If you look hard enough, it isn’t hard to find someone who claims to have been cleaning their gun with WD-40 for decades without any issues. WD-40 was one of the first general-purpose lubricants to appear in an aerosol can back in the 1950s. Unsurprisingly, the ease of use led to it being adopted by some people to clean and oil their guns, but regularly doing this to your pride and joy could result in serious damage.
Though the formulation of WD-40 does effectively drive out contaminants and moisture, it also strips away other oils and greases. A liberal dose prior to storing a gun stock-down in the gun safe will result in the surplus chemical dribbling down and into its action, eventually removing vital lubrication from places behind the sideplates where you cannot easily replace it.
Damage to the soft-solder that holds the rib to the barrel is also possible over time and, in extreme cases, this can result in the rib delaminating from the gun. The fine oil finish on the stock and, on automatics, any plastic or rubber part, can also be damaged. In general WD-40 is best reserved for the gears of your bike or that squeaky gate.
In fairness to WD-40, most gunsmiths will tell you that overenthusiastic application of cleaning products, even ‘proper’ ones, causes almost as many problems as neglect does. Among them are surplus oil soaking into the wood at the head of the stock, excess grease on the hinge-pin or ejectors attracting gunk and burned powder and forming a rubbing paste that slowly erodes the metalwork.
Rifles, both full-bore and rimfire, are in many respects the same. Though they are far more of a precision instrument than your shotgun, it is still rust that is the primary enemy.
While some hunters obsessively clean their barrel after each use, the average deer stalker might — if they’re lucky — fire one or two shots each outing. Therefore build-up of corrosive copper in the bore is minimal, only requiring a scrubbing with solvent every 30 rounds or so.
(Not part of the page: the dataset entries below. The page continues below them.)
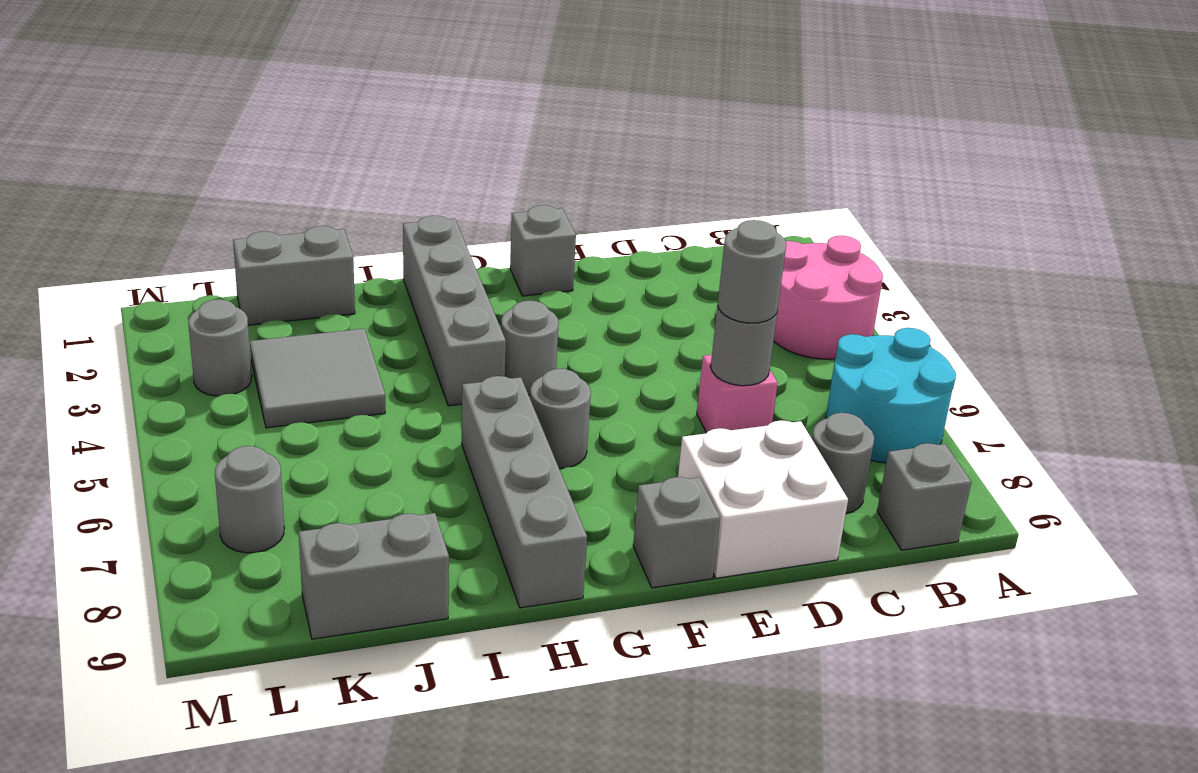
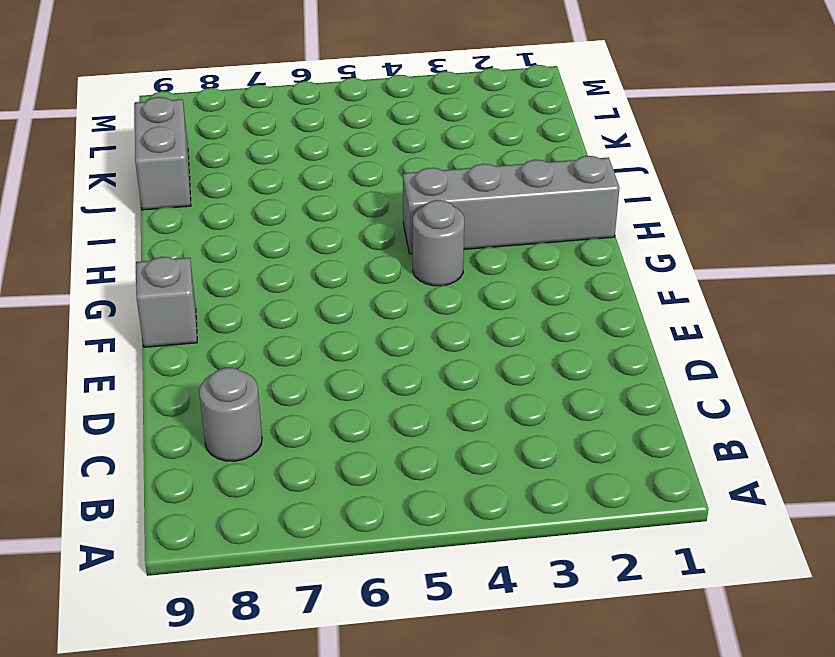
none -> pink 2x2 round brick [773,236,883,359]
none -> cyan 2x2 round brick [826,328,956,463]
none -> grey 1x1 brick [877,443,971,550]

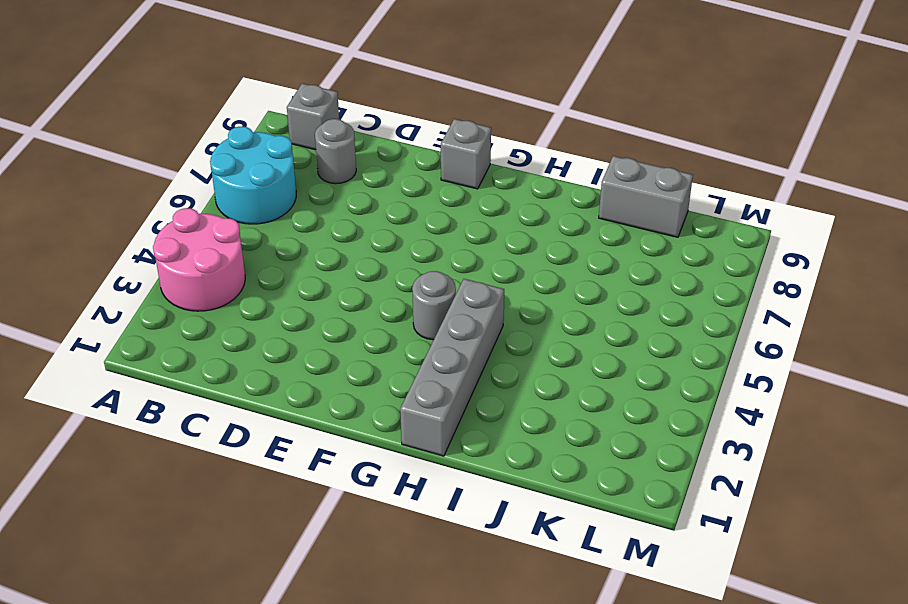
none -> pink 1x1 brick [697,355,778,433]
none -> white 2x2 brick [678,420,848,578]
none -> grey 1x1 brick [510,205,576,296]

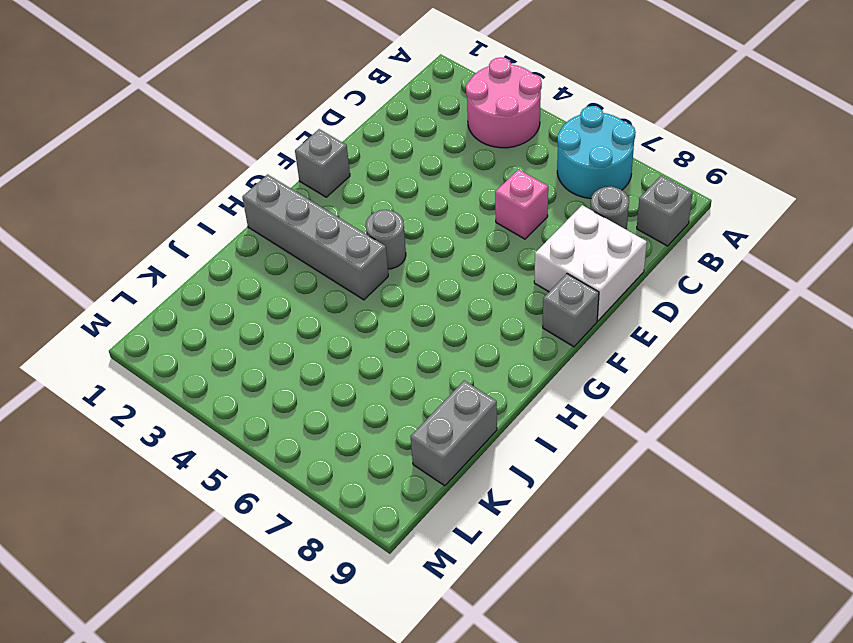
none -> grey 1x1 round brick [530,369,591,468]
none -> grey 1x4 brick [462,376,587,608]
none -> grey 1x2 brick [233,226,355,325]

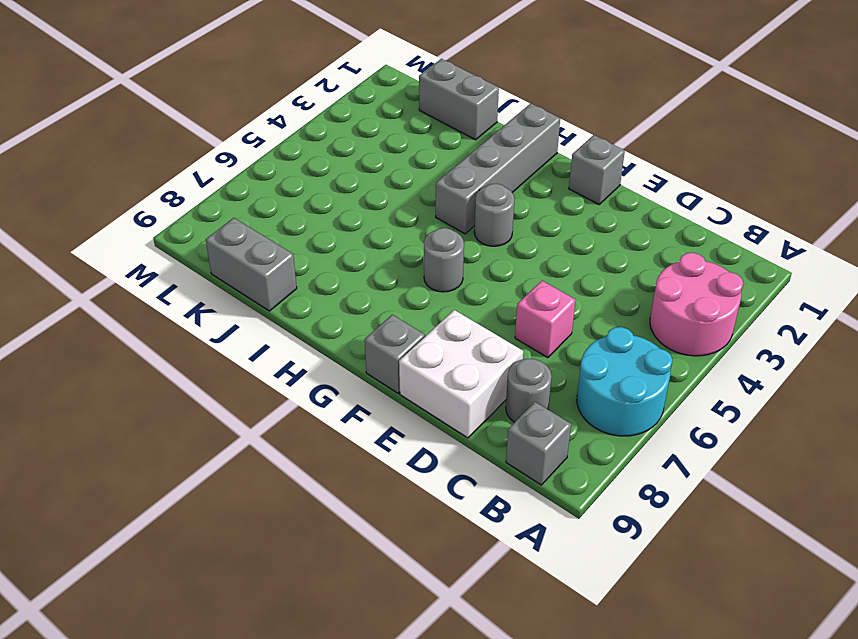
none -> grey 1x4 brick [462,376,587,608]
none -> grey 2x2 tile [250,329,385,428]
none -> grey 1x1 round brick [188,299,252,396]

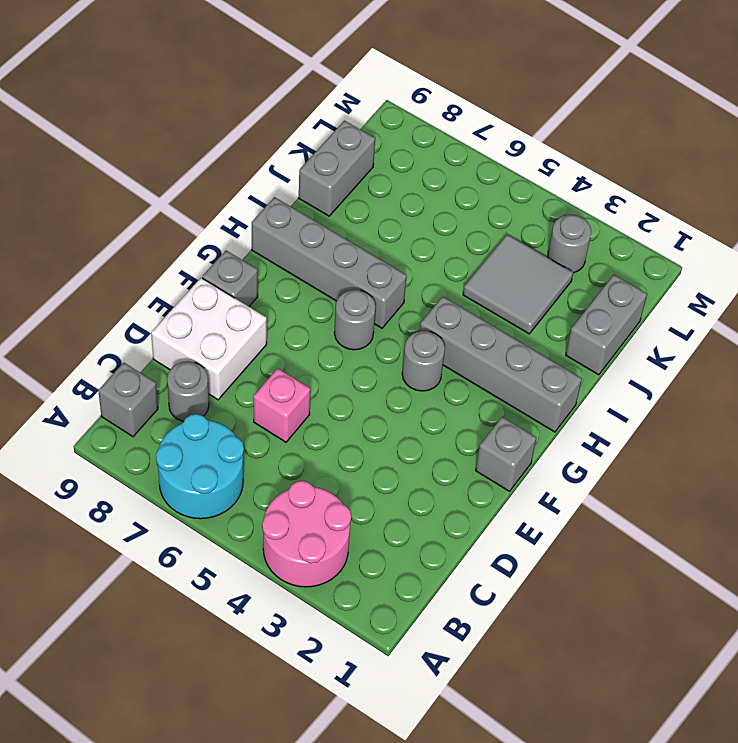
none -> grey 1x1 round brick [215,446,284,553]
none -> grey 1x1 round brick [711,305,777,386]
none -> grey 1x1 round brick [718,220,786,323]

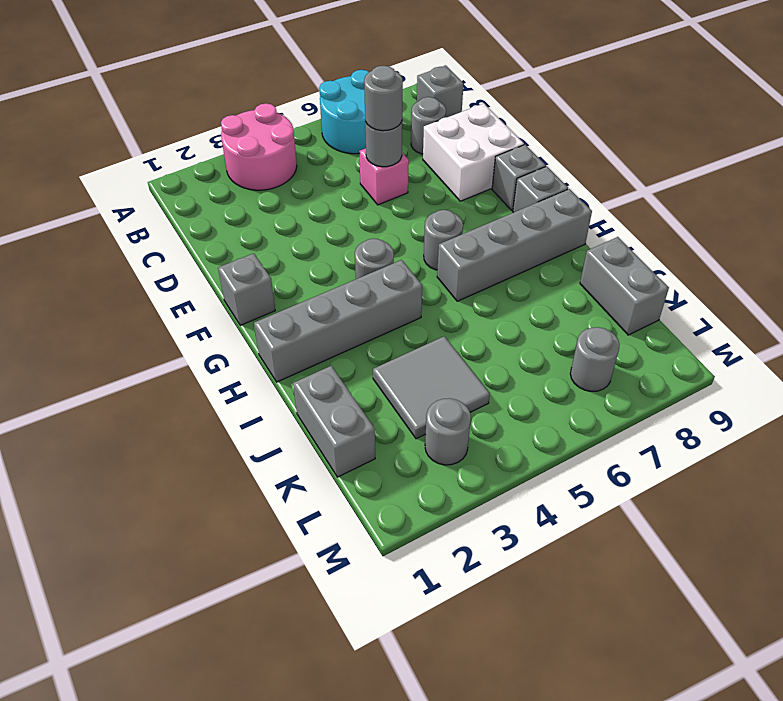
grey 1x1 brick [513,166,568,213] -> none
Chemicals developed to clean and protect the rifle bore will, after application, be easily removed with a bore-snake or a few runs through with a patch on a jag. But any product that leaves a residue behind will certainly affect the accuracy of the gun, sometimes by a surprising amount.
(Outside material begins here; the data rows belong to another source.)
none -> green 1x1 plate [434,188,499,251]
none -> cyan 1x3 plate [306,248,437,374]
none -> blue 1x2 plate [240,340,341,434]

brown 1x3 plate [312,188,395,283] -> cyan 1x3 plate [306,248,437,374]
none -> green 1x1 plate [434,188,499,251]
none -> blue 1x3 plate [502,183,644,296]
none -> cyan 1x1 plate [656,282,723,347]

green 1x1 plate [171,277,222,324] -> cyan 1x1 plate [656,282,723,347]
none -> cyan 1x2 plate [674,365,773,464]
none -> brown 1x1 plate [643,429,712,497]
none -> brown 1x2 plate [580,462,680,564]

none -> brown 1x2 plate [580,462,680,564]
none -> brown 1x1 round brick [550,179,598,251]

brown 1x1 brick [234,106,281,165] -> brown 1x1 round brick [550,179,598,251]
A rifle is a precision instrument and such things really do need to be kept clean if you expect them…
Like shotguns, there are parts of a rifle that can’t be easily reached, such as the trigger mechanism and safety catch. It’s vital that as little surplus product as possible gets into these places lest it cause problems that you can’t see.
Most purpose-made gun oils have a light, pure mineral base, and are also designed to be sympathetic to the oil finish on wooden stocks. Many products are now available as two-in-one cleaners and lubricants, meaning the spray contains a solvent to remove plastic fouling and powder build-up. In these dual-action products, the solvent evaporates and leaves the oil behind to do its job protecting your shotgun against rust.
Some products, for example those from Napier of London — used by both Purdey and Westley Richards — also incorporate additives specifically formulated to protect your gun.
Napier’s proprietary VP90 vapour phase inhibitor was developed in 1990 to address rust problems that emerged following the amendment to the 1988 Firearms Act that meant shotguns had to be stored in a gun safe. Guns that had never been a problem in the decades spent hanging above the fireplace were now locked away in a different environment.
VP90 exudes a chemical that adheres to and protects metal surfaces. In the vapour phase it will penetrate anywhere that air can get to, including the mechanism behind the firing pin, and forms a protective layer on metal surfaces.
A can of WD-40 in Halfords costs around £5; the equivalent-sized can of shotgun cleaner and lubricant from Napier UK is £8. Given the potential cost of damaging your gun, that’s an extra three quid well spent.
And if you spend the rest of the month avoiding anything with ‘artisan’ in the name, you’ll have made that £3 back in no time.